§ **Work to complete**: Please repeat word for word the naming lines of every row below, kingdom through common name. Leave the pictures out of your answer.

§ **Excerpted data**:
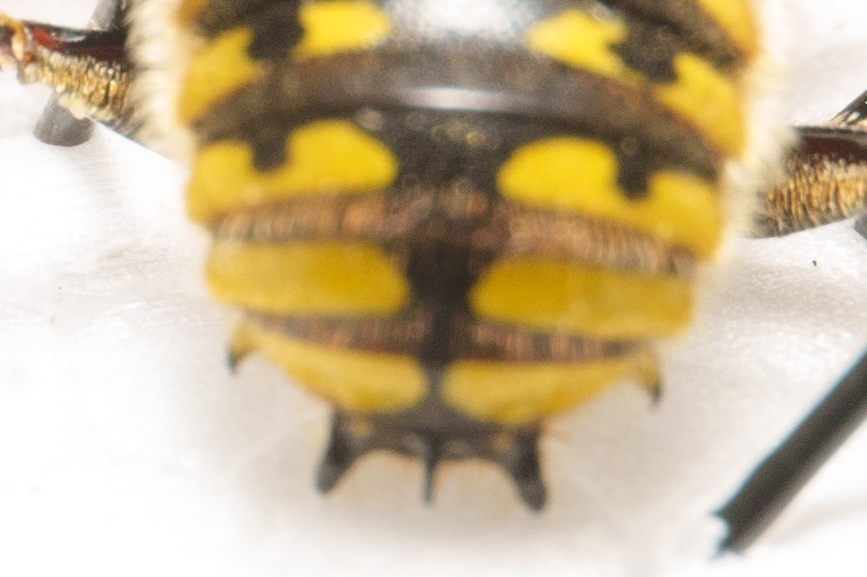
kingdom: Animalia
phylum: Arthropoda
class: Insecta
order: Hymenoptera
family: Megachilidae
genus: Anthidium
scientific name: Anthidium manicatum
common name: Wool carder bee
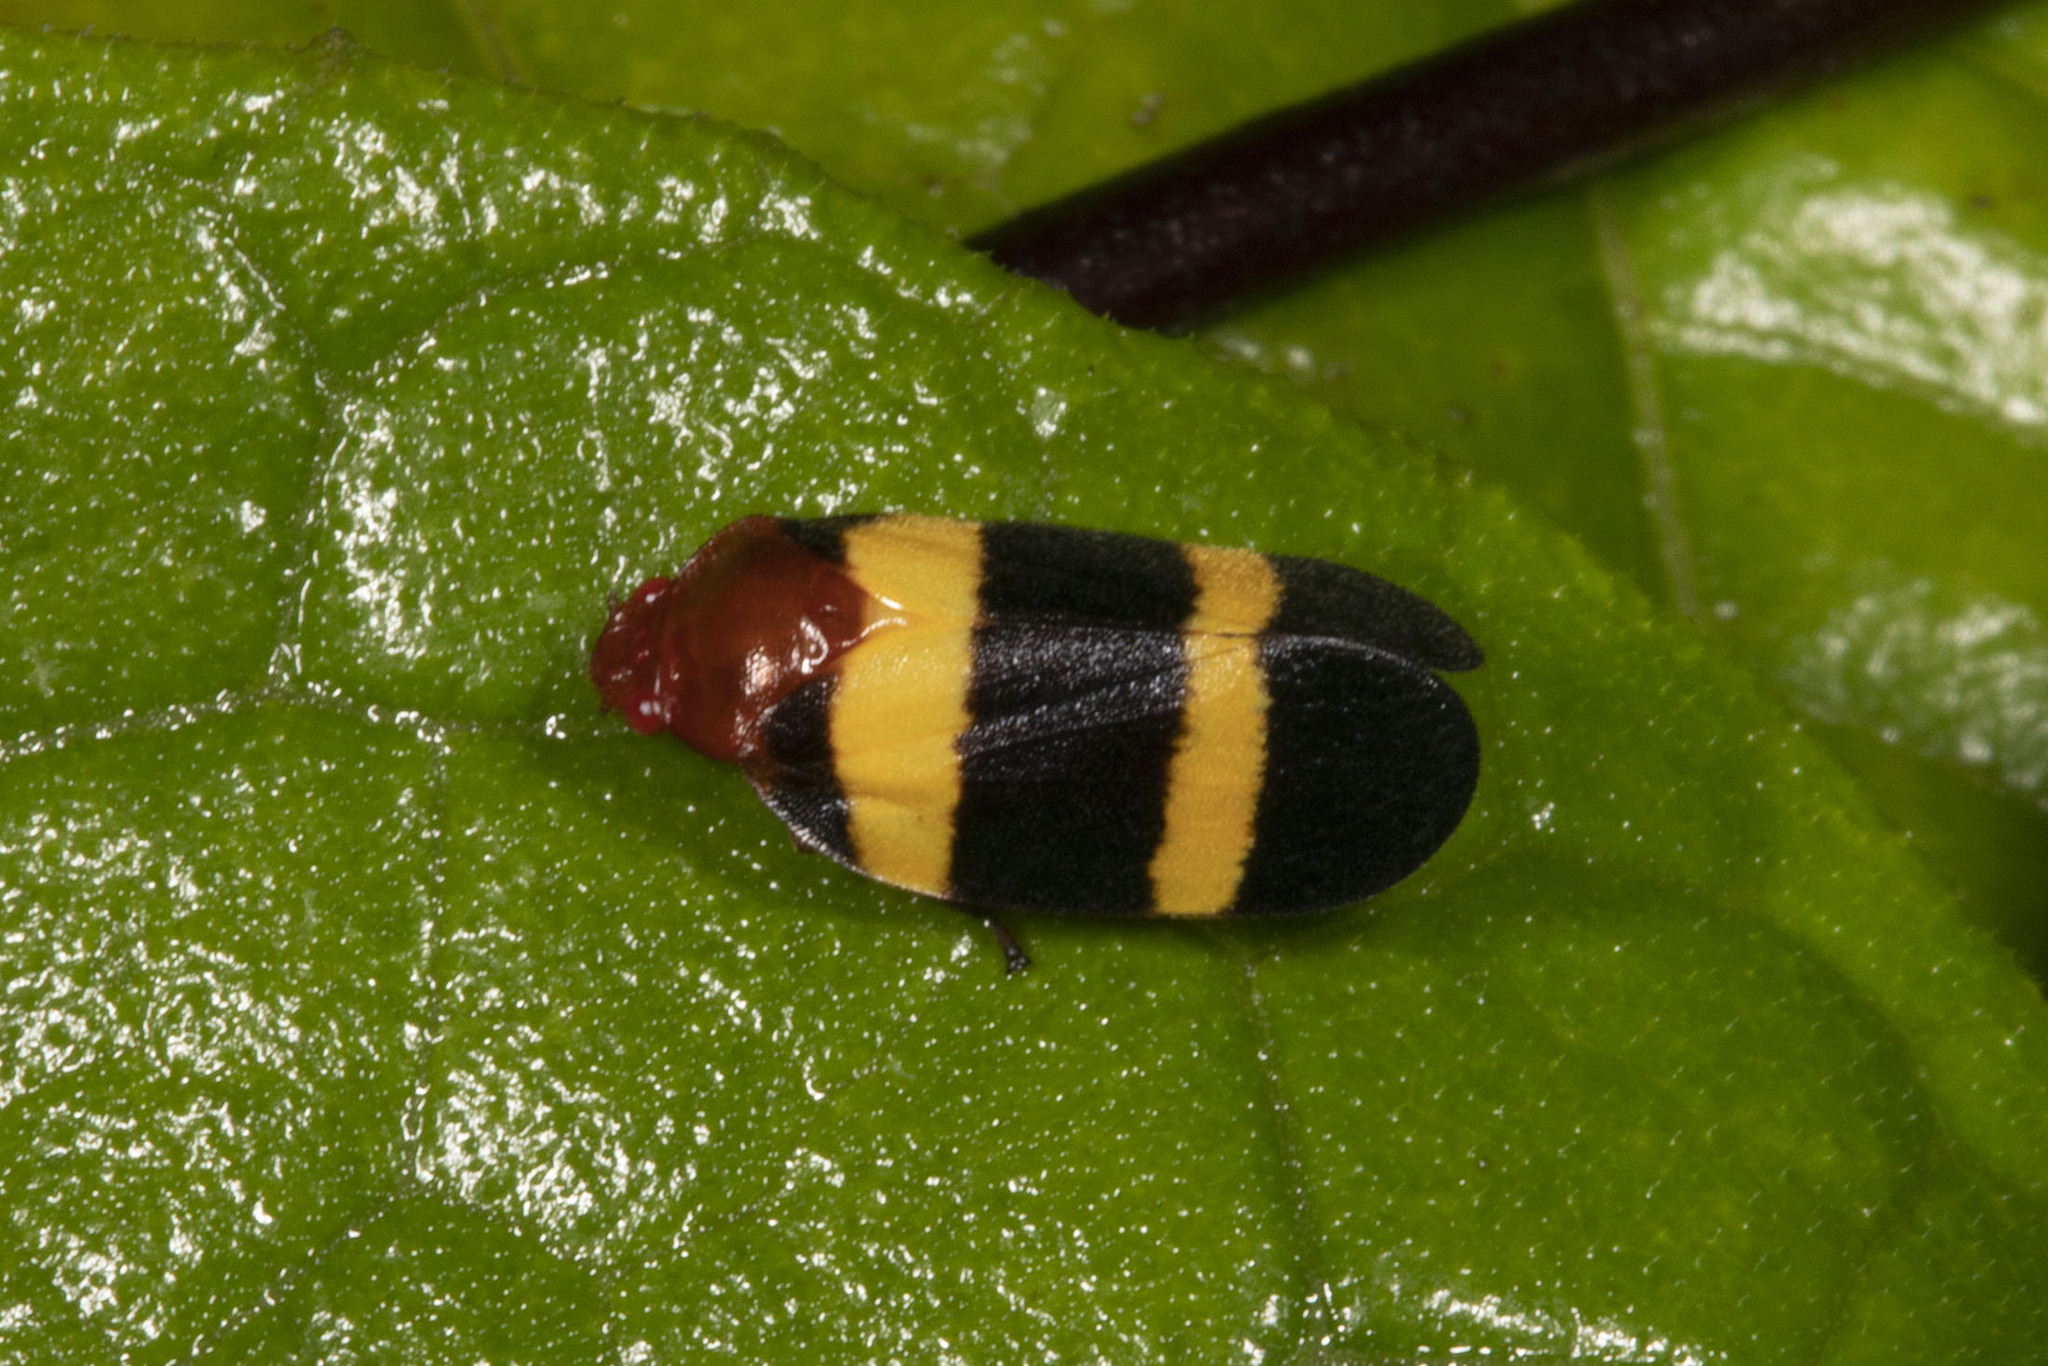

§ **Solution**:
kingdom: Animalia
phylum: Arthropoda
class: Insecta
order: Hymenoptera
family: Megachilidae
genus: Anthidium
scientific name: Anthidium manicatum
common name: Wool carder bee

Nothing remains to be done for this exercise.